Excerpt
Theosophy

Has Theosophy become a Creed?

Pedro Oliveira -- Australia 

Theosophy 212 PO b

The author

At the end of her book The Key to Theosophy, published in 1889, Madame H. P. Blavatsky (HPB) issued a warning to the members of the Theosophical Society (TS):

Every such attempt as the Theosophical Society has hitherto ended in failure, because, sooner or later, it has degenerated into a sect, set up hard-and-fast dogmas of its own, and so lost by imperceptible degrees that vitality which living truth alone can impart. You must remember that all our members have been bred and born in some creed or religion, that all are more or less of their generation both physically and mentally, and consequently that their judgment is but too likely to be warped and unconsciously biased by some or all of these influences. If, then, they cannot be freed from such inherent bias, or at least taught to recognize it instantly and so avoid being led away by it, the result can only be that the Society will drift off on to some sandbank of thought or another, and there remain a stranded carcass to molder and die. (1)

Required action 1
Decide whether each statement below agrees with the passage on Theosophy, answering yes or no and quoting the words of the passage that settle it. (a) The Key to Theosophy came out in 1889. (b) Blavatsky directed her warning at members of the Theosophical Society. (c) According to the quoted warning, the members had been raised outside any creed or religion.

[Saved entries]

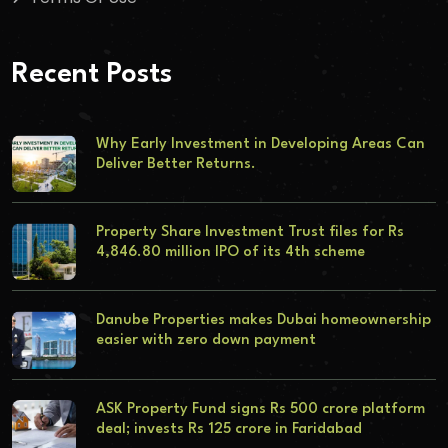
Recent Posts
Why Early Investment in Developing Areas Can
Deliver Better Returns.
Property Share Investment Trust files for Rs
4,846.80 million IPO of its 4th scheme
Danube Properties makes Dubai homeownership
easier with zero down payment
ASK Property Fund signs Rs 500 crore platform
deal; invests Rs 125 crore in Faridabad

Required action 2
Copy out every line of the saved entries word for word, omitting the pictures.

Written answer 1
(a) Yes: "published in 1889". (b) Yes: "issued a warning to the members of the Theosophical Society (TS)". (c) No: "all our members have been bred and born in some creed or religion".

Written answer 2
Recent Posts
Why Early Investment in Developing Areas Can
Deliver Better Returns.
Property Share Investment Trust files for Rs
4,846.80 million IPO of its 4th scheme
Danube Properties makes Dubai homeownership
easier with zero down payment
ASK Property Fund signs Rs 500 crore platform
deal; invests Rs 125 crore in Faridabad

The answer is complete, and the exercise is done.